三塁手にヤジを飛ばす

安田投手が投げていた時代、私は地方の小学生でした。テレビで放送される巨人-ヤクルト戦の、さらに数分の1の試合が、安田投手を見られる貴重な機会でありました。あの、投げ方で巨人の選手を抑える姿に、地方の小学生は魅了されておりました。村上様は、その頃、よく神宮球場に通っていたのではないでしょうか。会田投手の、松岡投手の、八重樫選手の、動く姿を生でご覧になっていたのでしょうか。もしそうだとしたら、羨ましくて仕方ありません。村上様の神宮球場初体験はいつだったのでしょうか? 差し支えなければ教えてください。ちなみに私の神宮初体験は、80年代末のオープン戦です。その試合で私は失礼ながらサードで守っていた長嶋一茂選手に最前列から盛んにヤジを飛ばしてしまいました。若気の至りです。
(えだすずめ、男性、48歳、自営)

一茂くんをいじめていたんだ。ひどいことをしますね。あの人はそれがこたえて胃を痛め、太田胃散を飲むようになったみたいですよ。というのはもちろん嘘です。今年はいよいよ太田胃散が世界遺産に指定されるようです、というのも嘘です。どうしてこんなつまらない嘘を言うんだろう? 

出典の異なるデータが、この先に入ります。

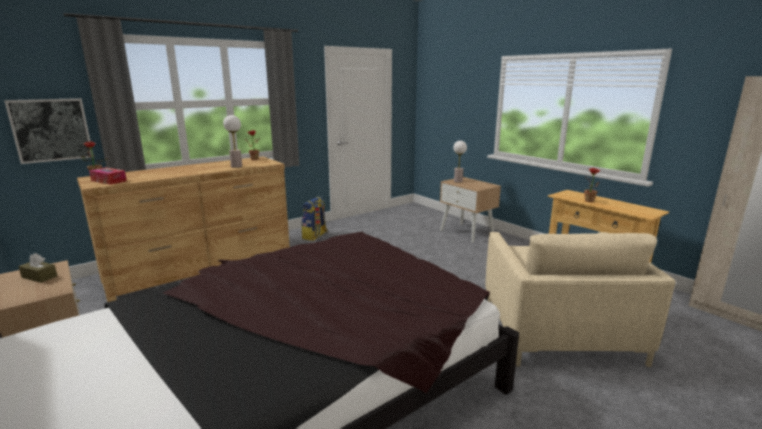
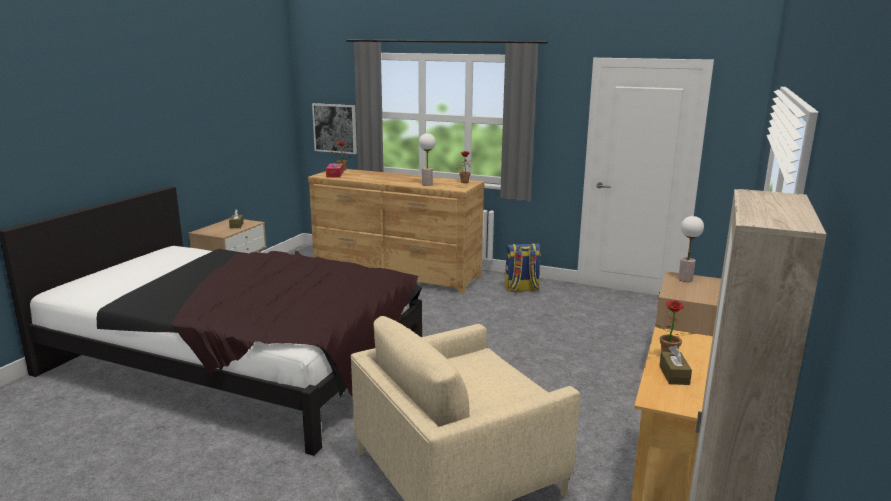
camera: 60 degrees right, 0 degrees up
none -> brown tissue box [659,345,692,385]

当時の大矢・八重樫の二人キャッチャーというのは、じつに強力な守りだったですね。どちらもどのチームでもレギュラーをはれる捕手だったから。僕はフェンウェイ球場の三塁側内野席に座って、ヤンキーズのAロッドの守備を見るのが好きでした。とても美しい守備だったと思うんですが、やはりさんざんヤジを浴びていましたね。三塁手はヤジを浴びやすいのかもしれません。